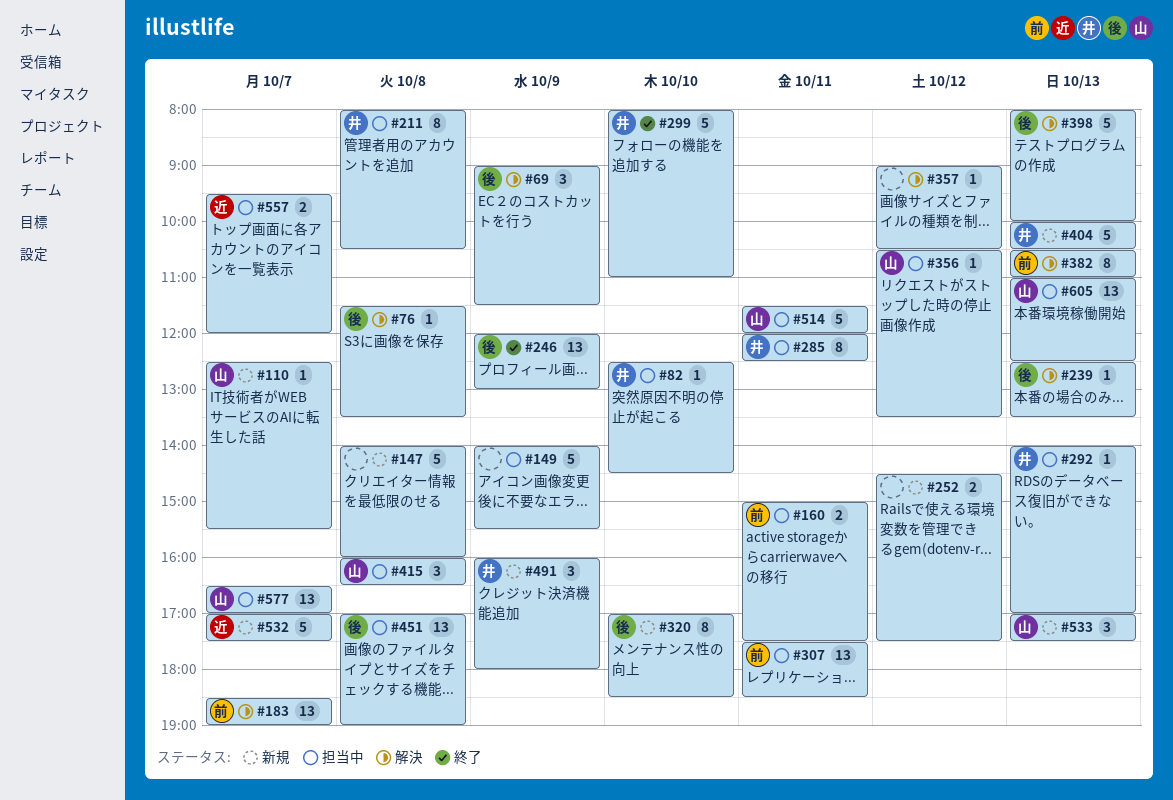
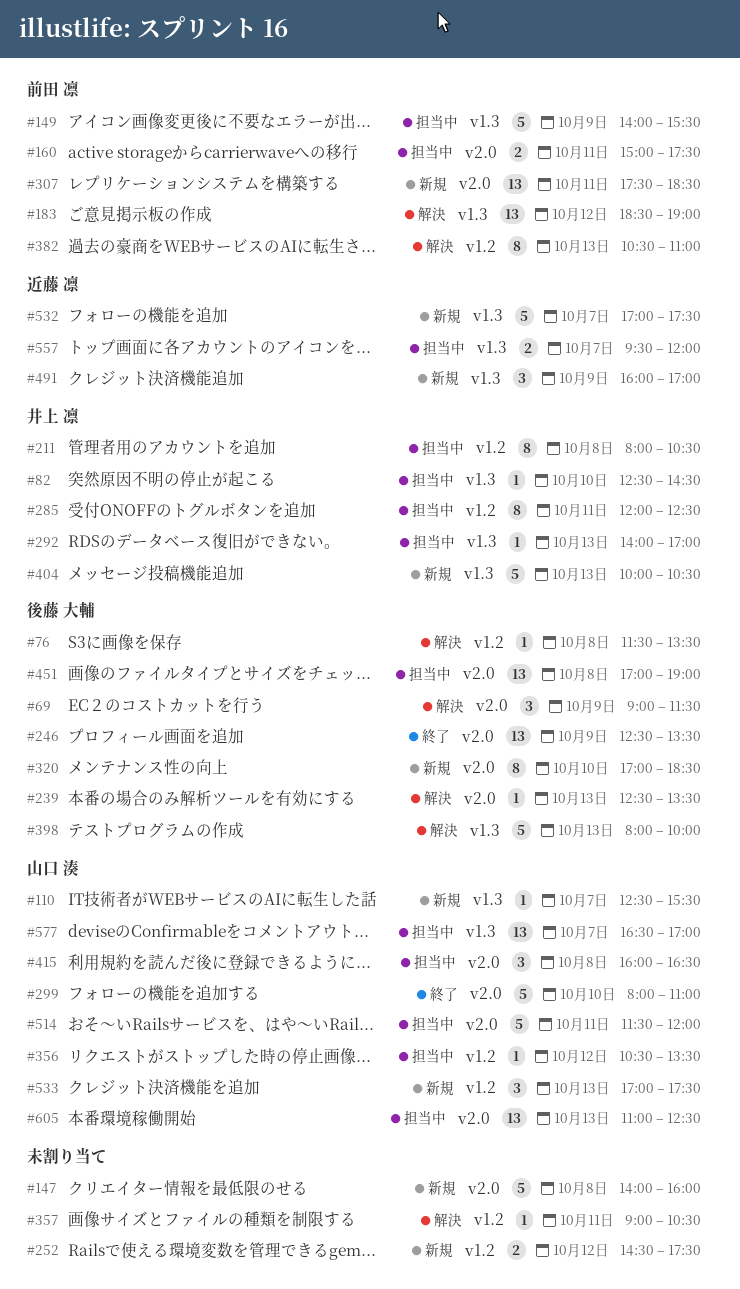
#149, owner: none -> 前田 凛
#183, day: Oct 7 -> Oct 12
#246, begins: 12:00 -> 12:30
#246, ends: 13:00 -> 13:30
#299, owner: 井上 凛 -> 山口 湊
#307, status: 担当中 -> 新規
#357, day: Oct 12 -> Oct 11
#491, owner: 井上 凛 -> 近藤 凛
#491, ends: 18:00 -> 17:00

□ □ □ □ □

For every line above with the word "ends" in it, make a copy.

#246, ends: 13:00 -> 13:30
#491, ends: 18:00 -> 17:00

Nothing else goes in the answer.